Keywords: bone tissue engineering, CAD/CAM, free flap, mandible reconstruction, microvascular

1. INTRODUCTION

Segmental mandibular substance loss is frequently encountered in maxillofacial surgery. To limit the functional consequences and their sociopsychological impact, the objective of reconstruction is to reestablish mandibular continuity and functionality, with the ultimate goal of returning the patient to a predisease state.1 The surgeon has a wide range of techniques available that has continually grown and improved over the past few years. Among these techniques, tissue‐free transfer has become a reliable gold standard for extensive defects2, 3 with an overall success rate uniformly greater than 95% in high‐volume reconstructive centers.2, 4 The variety of donor sites and technical refinements (eg, computer‐assisted surgery [CAS]) have optimized the functional and esthetic outcomes.5 However, the limited amount of available bone and the morbidity of the donor site remain the major limits of this technique.6, 7

Consequently, the current challenge is to find an alternative procedure that is not subject to the drawbacks of autologous bone harvesting with a similar or even higher success rate. Bone tissue engineering (BTE) strategies have demonstrated promising results for segmental defects over the past few years. The use of calcium phosphate (CaP) biomaterials as scaffolds associated with osteogenic cells and cell modulation factors have been described in several cases in which free flap (FF) use was compromised. However, despite these encouraging results, obtaining vascularized scaffold providing reliable bone formation with mechanical properties adapted to the mandibular functions remains a major challenge.8, 9, 10

The objective of this review is to present the current techniques for segmental mandibular defect reconstruction as well as the current state of the research in BTE. The main processes, their recent progress, and the promising results of preclinical studies are exposed.

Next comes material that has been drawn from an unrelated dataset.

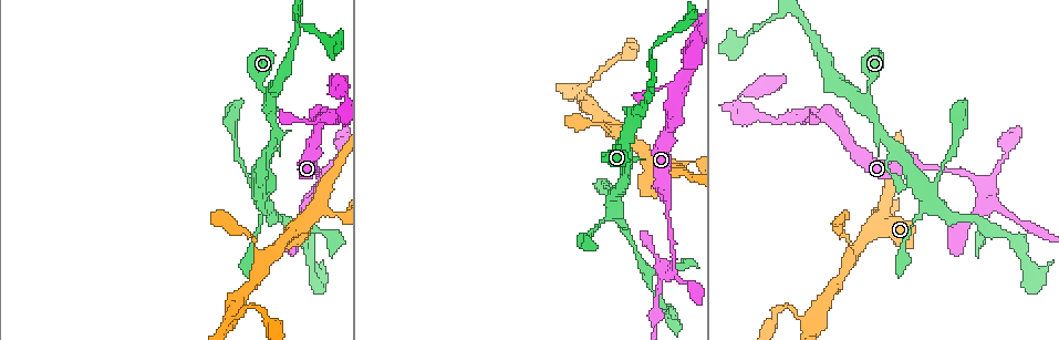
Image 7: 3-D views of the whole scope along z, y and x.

2. CLINICAL CONTEXT AND OBJECTIVES OF SEGMENTAL MANDIBULAR DEFECT RECONSTRUCTION

Segmental mandibular loss can be caused by a number of etiologies3, 11, 12, 13, 14, 15, 16 as detailed in Table 1. Among them, tumor ablative surgery is the most common, followed by facial trauma and more rarely inflammatory or infection diseases.17 Even though the objective is to restore mandibular continuity, the time and reconstructive method can vary.

Table 1.

The most frequent etiologies of segmental mandible defects

Origin
Tumor resection: Malignancies: squamous cell carcinoma (95%), sarcoma, salivary gland carcinoma; benign tumor: ameloblastoma
Trauma: Gunshot, road accident
Osteonecrosis of jaws: Osteoradionecrosis, medication‐related osteonecrosis
Osteomyelitis: Dental infection, autoimmune disease

The particularity in oncological surgery is that it involves several tissues (bone, mucosa, and muscle) and must be anticipated by the reconstructive surgeon. Mandibular reconstruction is therefore planned according to the surgical margins to optimize the results of the procedure. In addition, success and healing are essential because adjuvant irradiation must be performed within 6 weeks of surgery to improve patient survival.2, 18 Thus, the vascularized tissue transfer is the most widely used technique for primary segmental bone reconstruction.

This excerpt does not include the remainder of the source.